In my opinion, the decree of the lower court should be so modified as to permit peaceful picketing by appellant union. The right of workers to organize, to strike, and to picket peacefully in order to obtain higher wages or better working conditions is basic and is protected by constitutional guarantees. The power of a state to forbid peaceful picketing was expressly denied by the Supreme Court of the United States in two comparatively recent cases. See Carlson v. People of the State of California, 310 U.S. 106, 84 L. Ed. 1104,60 S. Ct. 746; and Thornhill v. State of Alabama, 310 U.S. 88,84 L. Ed. 1093, 60 S. Ct. 736. In these cases our *Page 361 highest court held that this right of peaceful picketing was protected by the federal constitution.

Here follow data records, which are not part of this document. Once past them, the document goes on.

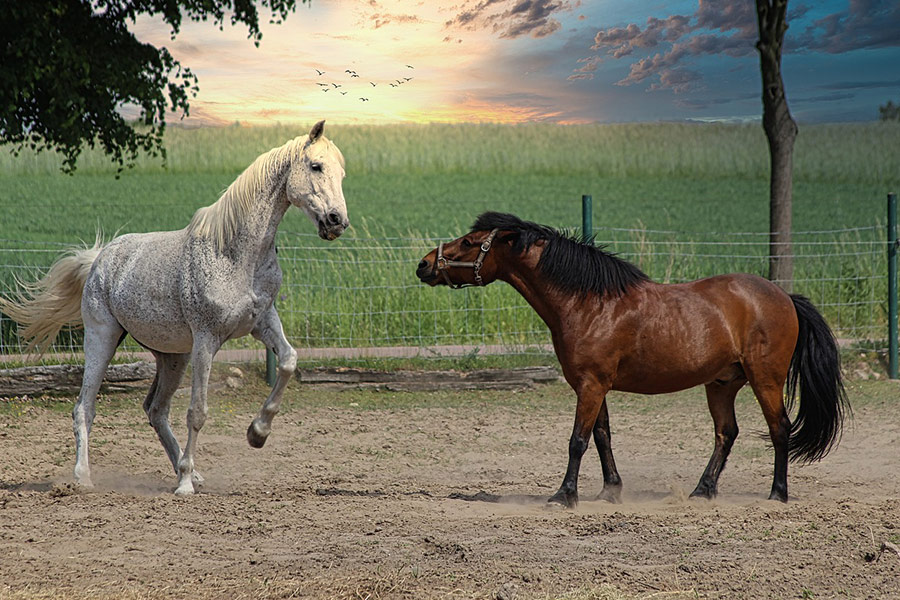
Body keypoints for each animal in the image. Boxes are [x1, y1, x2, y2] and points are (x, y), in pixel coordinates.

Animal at [0, 120, 349, 495]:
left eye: (342, 173)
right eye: (316, 166)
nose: (337, 220)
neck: (236, 254)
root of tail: (99, 259)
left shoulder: (262, 321)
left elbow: (288, 362)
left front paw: (257, 433)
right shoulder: (207, 340)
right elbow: (197, 411)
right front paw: (184, 486)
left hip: (172, 356)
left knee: (155, 410)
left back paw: (191, 471)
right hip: (102, 338)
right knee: (84, 408)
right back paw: (85, 477)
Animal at [416, 212, 848, 507]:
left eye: (469, 242)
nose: (424, 264)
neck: (589, 303)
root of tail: (784, 296)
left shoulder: (591, 385)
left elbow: (577, 440)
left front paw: (564, 495)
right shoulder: (593, 385)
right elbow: (602, 437)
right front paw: (610, 491)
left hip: (766, 379)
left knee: (780, 429)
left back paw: (777, 493)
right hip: (722, 383)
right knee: (727, 433)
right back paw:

We recognized and sanctioned this right in our opinion in the case of Riggs v. Tucker Duck Rubber Company, 196 Ark. 571, 119 S.W.2d 507, where we said: "The right of laborers to organize for the purpose of collective bargaining, or to improve the conditions under which they work, is unquestioned; and so also is their right to go on strike if these demands are not met, and, as a means of enforcing their demands, they have the right, among others, to peaceably picket."
In that case this court refused to modify the injunction of the lower court against all picketing, but gave as a reason for doing so that the lower court was not requested to modify the injunction so as to prohibit only picketing conducted in an unlawful manner.
In the case at bar appellants did just what this court said was not done in the Riggs case, supra. The record shows that appellants filed in the lower court a motion tasking for such a modification of the injunction as would permit peaceful picketing, and that the lower court denied this motion.
"In general, any injunction granted in an action involving a labor dispute should not be so broad as to include peaceful persuasion or peaceful picketing where such picketing is regarded as legal, unless such acts are being done in furtherance of a strike or combination for an unlawful purpose." 31 Am.Jur. 998.
While the evidence showed that one fist fight (in which neither participant was a member of appellant union) occurred, and that on several occasions opprobrious language was used during the picketing, no such state of continued violence as would show concert of unlawful action on the part of the strikers or as would negative the possibility of peaceful picketing was proved. While an injunction may properly be granted against picketing where wrongful acts on the part of the strikers are "not episodic and isolated but of the very texture and *Page 362 process" of the picketing (Milk Wagon Drivers Union of Chicago v. Meadowmoor Dairies, Inc., 312 U.S. 287,85 L. Ed. 836, 61 S. Ct. 552, 132 A.L.R. 1200), the right to picket should not be taken away from appellants because of isolated incidents — especially when it was not proved that the striking waitresses were in any respect responsible for the lone act of violence shown. Cafeteria Union v. Angelos, 320 U.S. 293, 64 S. Ct. 126, 88 L. Ed. 58.
I am authorized to state that Mr. Justice MILLWEE concurs in the views above expressed.